Christiani Rodrigues
Ali Kamel (diretor de jornalismo da Rede Globo) usou todas elas em seu texto, justificando-se no Obs. da Imprensa para auto-defesa de sua matéria parcial vergonhosa antes das eleições.
Até…
hernan
Christiani, qual foi a matéria?
Junior
Paulo, você pensa como o filósofo Georges Sorel, de que as pessoas são movidas e unidas por mitos que apresentam soluções simples, claras e emocionalmente gratificantes às complexidades do mundo moderno?
Abraços.
Paulo Brabo
Conheço muito pouco da obra de Sorel para poder dizer que sei como ele pensava; por outro lado, conheço muito pouco do meu próprio pensamento para saber dizer se se alinha com o dele.

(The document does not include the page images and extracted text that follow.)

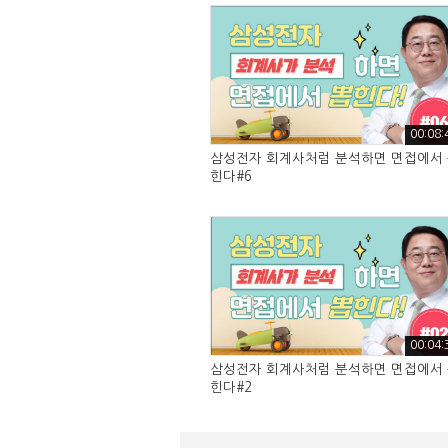
00:08:
삼성전자 회계사처럼 분석하면 면접에서
힌다#6
00:04:
삼성전자 회계사처럼 분석하면 면접에서
힌다#2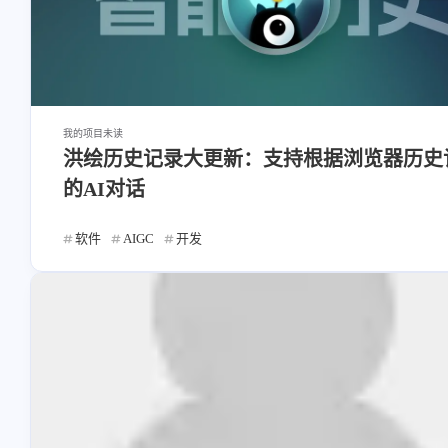
我的项目
未读
洪绘历史记录大更新：支持根据浏览器历史
的AI对话
软件
AIGC
开发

Posso dizer que, influenciado por Jung e Joseph Campbell, tendo a crer que as pessoas enxergam e interpretam o universo através de “unidades míticas” que tornam a vertigem da realidade mais palatável – mas não creio que essa tendência seja peculiaridade do mundo contemporâneo, ou que tenha surgido para explicá-lo.
Bertoldo
Bom este post. Vou saboreá-lo devagar, com tempo. Tenho uma página que fala sobre falácias. De como não ser enganado por estas técnicas, como reconhecê-las. Mas isso não serve para muita coisa num país onde as pessoas escutam quem fala MELHOR e não quem TEM o que falar. Abraço!